The `gene` parameter is a vector of gene IDs (can be any ID type that is supported by the corresponding `OrgDb`, see also [session 16.1](#id-convert)). If `readable` is set to `TRUE`, the input gene IDs will be converted to gene symbols.


## GO over-representation analysis {#clusterprofiler-go-ora}


The `r Biocpkg("clusterProfiler")` package implements `enrichGO()` for gene ontology over-representation test.


```{r}
ego <- enrichGO(gene          = gene,
                universe      = names(geneList),
                OrgDb         = org.Hs.eg.db,
                ont           = "CC",
                pAdjustMethod = "BH",
                pvalueCutoff  = 0.01,
                qvalueCutoff  = 0.05,
		readable      = TRUE)
head(ego)
```

Any gene ID type that is supported in `OrgDb` can be directly used in GO analyses. Users need to specify the `keyType` parameter to specify the input gene ID type.

```{r}
gene.df <- bitr(gene, fromType = "ENTREZID",
	   	toType = c("ENSEMBL", "SYMBOL"),
		OrgDb = org.Hs.eg.db)

ego2 <- enrichGO(gene         = gene.df$ENSEMBL,
                OrgDb         = org.Hs.eg.db,
                keyType       = 'ENSEMBL',
                ont           = "CC",
                pAdjustMethod = "BH",
                pvalueCutoff  = 0.01,
                qvalueCutoff  = 0.05)
head(ego2, 3)                
```

Gene IDs can be mapped to gene Symbols by using the parameter `readable=TRUE` or [`setReadable()` function](#setReadable).


## GO Gene Set Enrichment Analysis

The `r Biocpkg("clusterProfiler")` package provides the `gseGO()` function for [gene set enrichment analysis](#gsea-algorithm) using gene ontology.

```{r eval=FALSE}
ego3 <- gseGO(geneList     = geneList,
              OrgDb        = org.Hs.eg.db,
              ont          = "CC",
              minGSSize    = 100,
              maxGSSize    = 500,
              pvalueCutoff = 0.05,
              verbose      = FALSE)
```

The format of input data, `geneList`, was documented in the [FAQ](#genelist).
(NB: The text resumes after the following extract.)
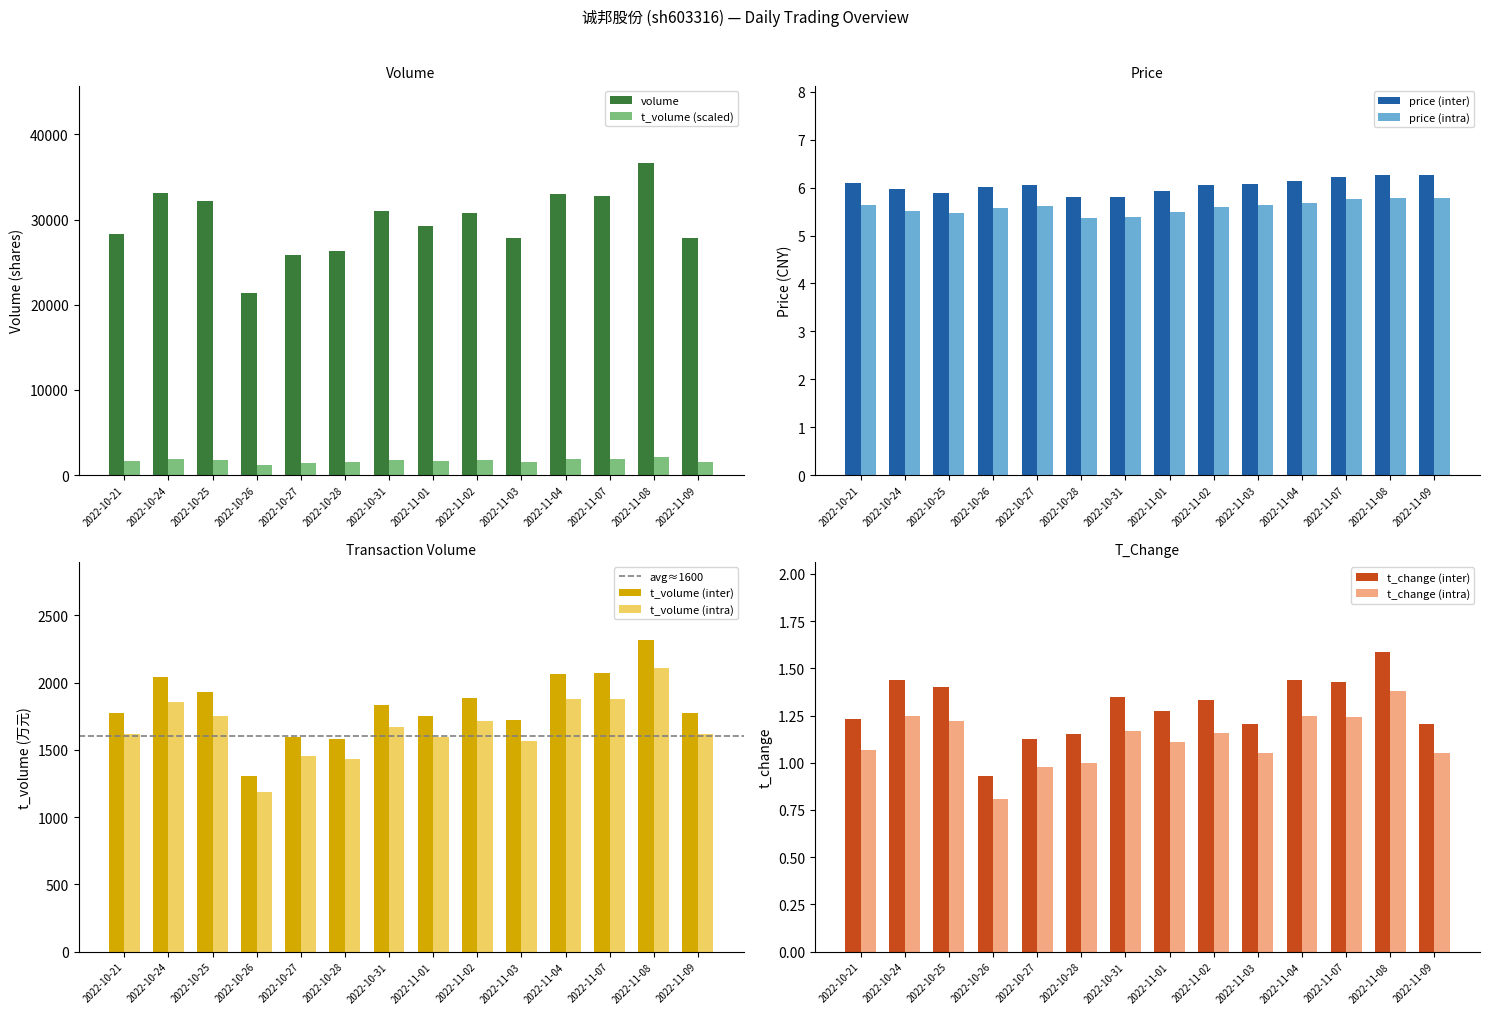

What is the difference between the volume values at 2022-10-27 and 2022-11-07?

7000.0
Beware that only gene Set size in `[minGSSize, maxGSSize]` will be tested.


## GO analysis for non-model organisms {#clusterprofiler-go-non-model}

Both the `enrichGO()` and `gseGO()` functions require an `OrgDb` object as the  background annotation. For organisms that don't have `OrgDb` provided by `Bioconductor`, users can query one (if available) online via `r Biocpkg("AnnotationHub")`. If there is no `OrgDb` available, users can obtain GO annotation from other sources, e.g. from `r Biocpkg("biomaRt")`, or annotate the genes using [Blast2GO](https://www.blast2go.com/) or the [Trinotate](https://rnabio.org/module-07-trinotate/0007/02/01/Trinotate/) pipeline. Then the `enricher()` or `GSEA()` functions can be used to perform GO analysis for these organisms, similar to the examples using wikiPathways and MSigDB. Another solution is to create an `OrgDb` on your own using `r Biocpkg("AnnotationForge")` package.
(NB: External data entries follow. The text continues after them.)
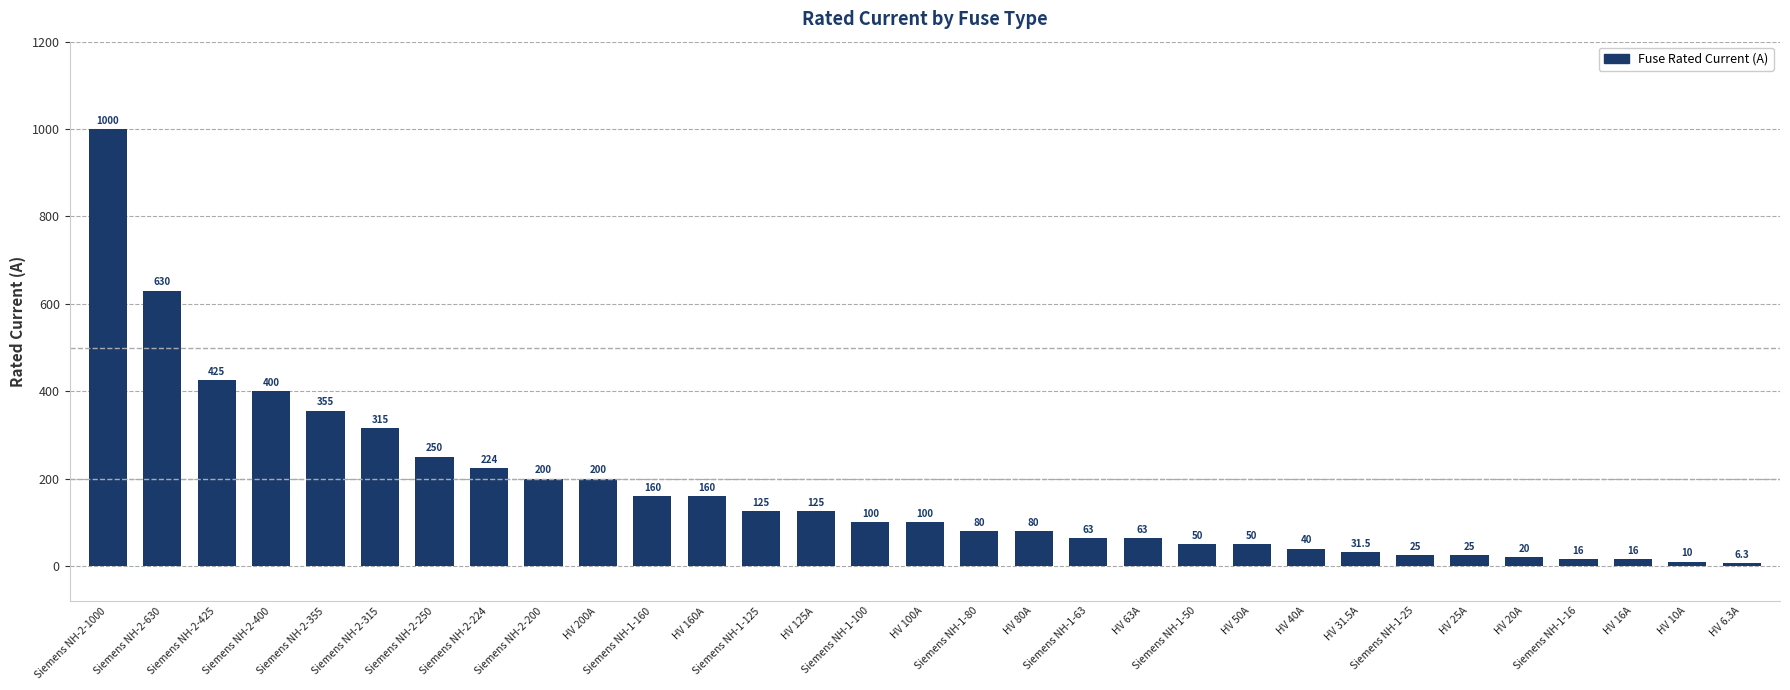

How many data points does each series have?

31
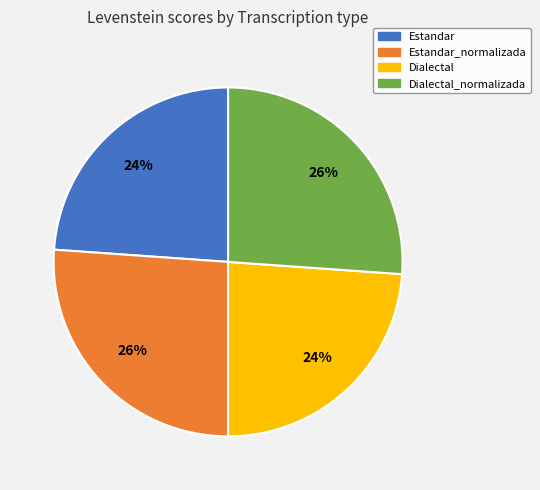

Count the number of slices in the pie.

4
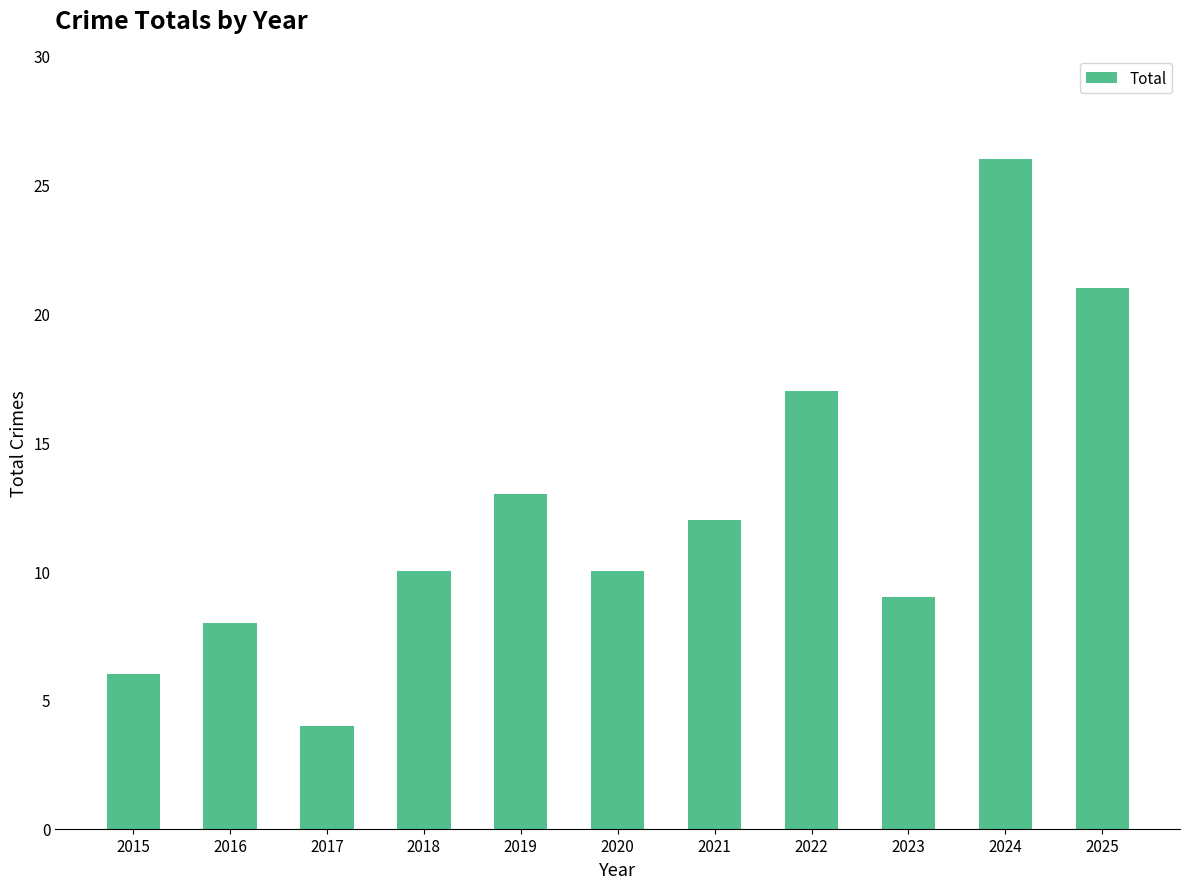

Does the chart contain any negative values?

No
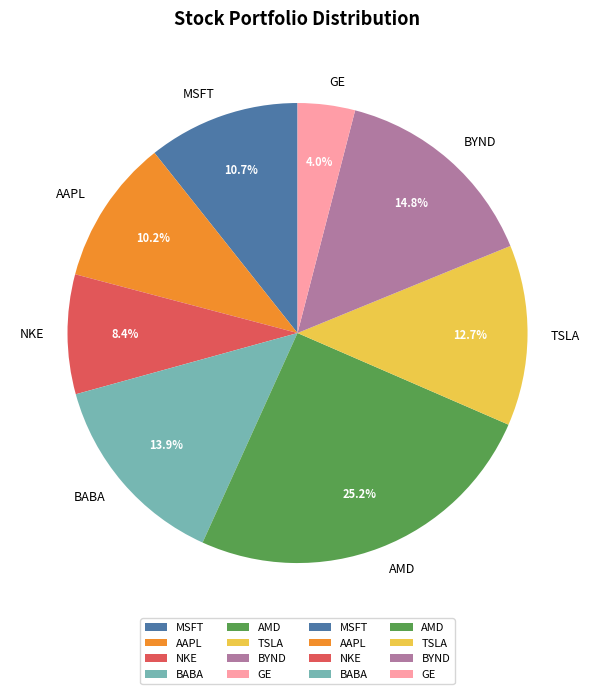

Which slice is the largest?

AMD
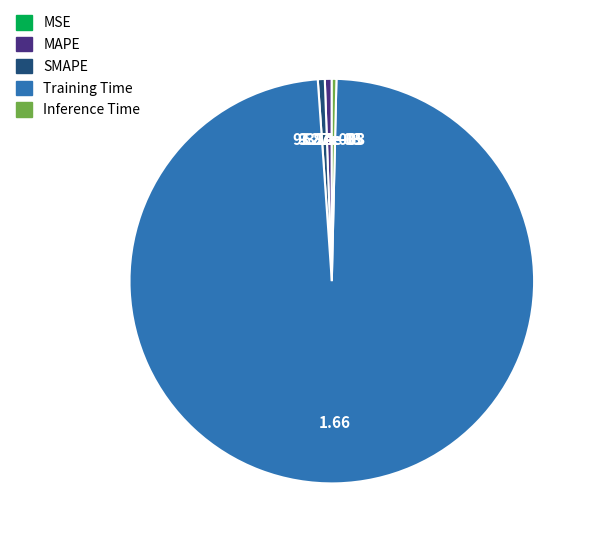

Which category has the biggest portion of the pie?

Training Time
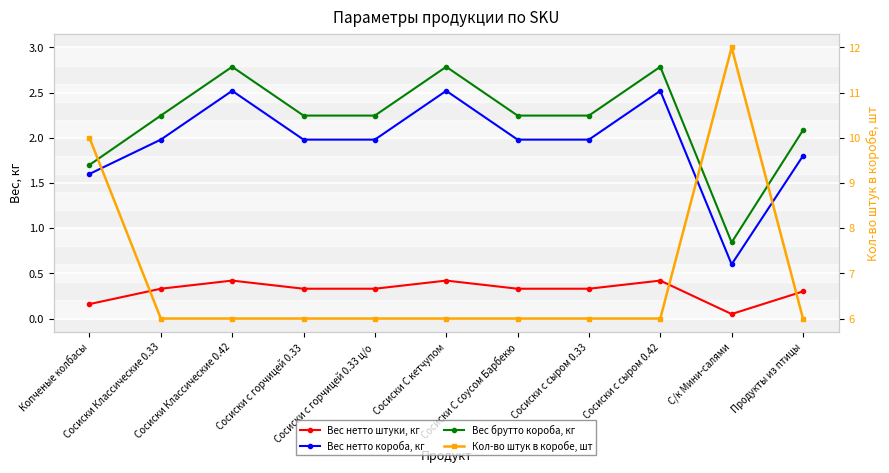

True or false: Вес нетто штуки, кг and Вес брутто короба, кг cross at least once.

False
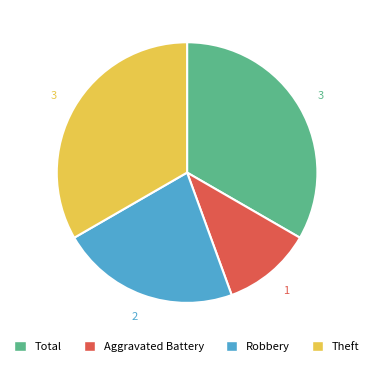

Which has a higher value, Aggravated Battery or Robbery?

Robbery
Here is an example of querying GO annotation from Ensembl using `r Biocpkg("biomaRt")`. 


```{r eval=FALSE}
library(biomaRt)
ensembl <- useEnsemblGenomes(biomart = "plants_mart", dataset = "nattenuata_eg_gene")
gene2go <- getBM(attributes =c("ensembl_gene_id", "go_id"), mart=ensembl)
```

## Visualize enriched GO terms as a directed acyclic graph

The `goplot()` function can accept the output of `enrichGO` and visualize the enriched GO induced graph.

(ref:goplotscap) Goplot of enrichment analysis.

(ref:goplotcap) **Goplot of enrichment analysis.**

```{r goplot, fig.height=12, fig.width=8, fig.cap="(ref:goplotcap)", fig.scap="(ref:goplotscap)"}
goplot(ego)
```


## Summary {#clusterprofiler-go-summary}

GO semantic similarity can be calculated by `r Biocpkg("GOSemSim")` [@yu2010]. We can use it to cluster genes/proteins into different clusters based on their functional similarity and can also use it to measure the similarities among GO terms to reduce the redundancy of GO enrichment results.